Unfortunately, one of the lessons I've yet to learn is: don't trust other people to take pictures for you ( at least, not decent non-drunken ones ). Here are a couple of my centerpiece this year though - a haunted tree based on images from :

http://www.unclebinleysroom.com/dungeon/projects/treepillars/index.htm


















Finished pictures, however, were dismal, as I was so busy halloween night that I didn't take any myself. I had added alot more detail and then those LED flicker bulbs that look like candles all over it.


----------



## scareme (Aug 29, 2006)

I love your tree. You know you will have to do a how-to on it now. Is that monster mud? I can just imagine it with flicker lights on it. I know what you mean about others taking pictures for you. My brother in-law took pictures for me Halloween night. He took pictures of all the people, and not one prop. I guess he thought people were more important than props. lol


----------



## Azirithdorr (Jan 8, 2011)

I could certainly try to put a how-to together, as I took pictures of all the steps involved, including the materials. Yes, it's monster mud on burlap for the most part. I tried to take the process from the pictures on the above website, but did some changes as I went. The skeleton of the tree is mostly PVC and some ABS pieces, then a floating layer of chicken wire, then the monster mud. I made it so that it comes apart into three major pieces for storage.

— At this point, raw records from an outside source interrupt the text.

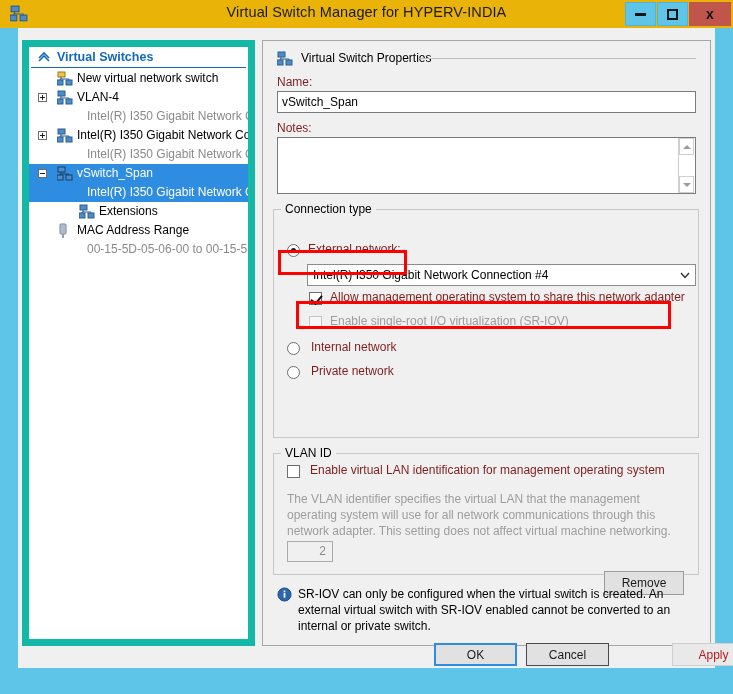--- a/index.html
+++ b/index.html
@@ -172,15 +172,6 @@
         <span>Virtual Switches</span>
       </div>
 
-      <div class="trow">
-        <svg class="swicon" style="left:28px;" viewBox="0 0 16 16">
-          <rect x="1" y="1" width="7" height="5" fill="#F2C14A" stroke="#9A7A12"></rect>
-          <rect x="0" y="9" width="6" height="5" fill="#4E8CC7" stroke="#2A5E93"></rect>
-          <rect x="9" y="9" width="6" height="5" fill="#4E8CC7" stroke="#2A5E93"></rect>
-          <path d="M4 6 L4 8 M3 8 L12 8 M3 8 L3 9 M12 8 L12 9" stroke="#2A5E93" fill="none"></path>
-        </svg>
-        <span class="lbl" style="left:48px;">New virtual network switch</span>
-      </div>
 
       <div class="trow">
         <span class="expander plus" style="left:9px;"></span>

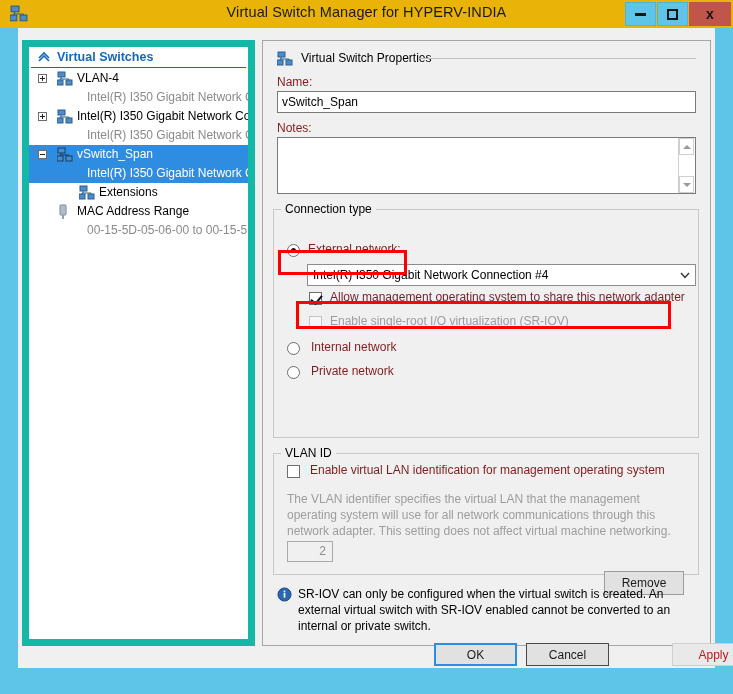--- a/index.html
+++ b/index.html
@@ -74,7 +74,7 @@
     position:absolute;font-size:12px;color:#000;background:#F0F0F0;padding:0 4px;
   }
   .grp-line{position:absolute;height:1px;background:#BFBFBF;}
-  .lbl-static{position:absolute;font-size:12px;color:#7f1d1d;}
+  .lbl-static{position:absolute;font-size:12px;color:#0c4a6e;}
   .lbl-dim{position:absolute;font-size:12px;color:#9D9D9D;}
 
   input.txt{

Thanks for the compliment, btw - it's always nice to hear someone else in the hobby/industry likes your work :jol:


----------



## stick (Jan 21, 2009)

Hello and welcome to the site.


----------



## fick209 (Aug 31, 2009)

Love that tree, very cool!!! Welcome to the forum!


----------



## The Halloween Lady (Aug 18, 2010)




----------



## SPOOKY J (Nov 20, 2009)

Hello and Welcome!


----------



## Vlad (Aug 2, 2005)

Welcome Kevin, love the tree. Yes, pics always seem to take the back seat, then it's too late afterwards.


----------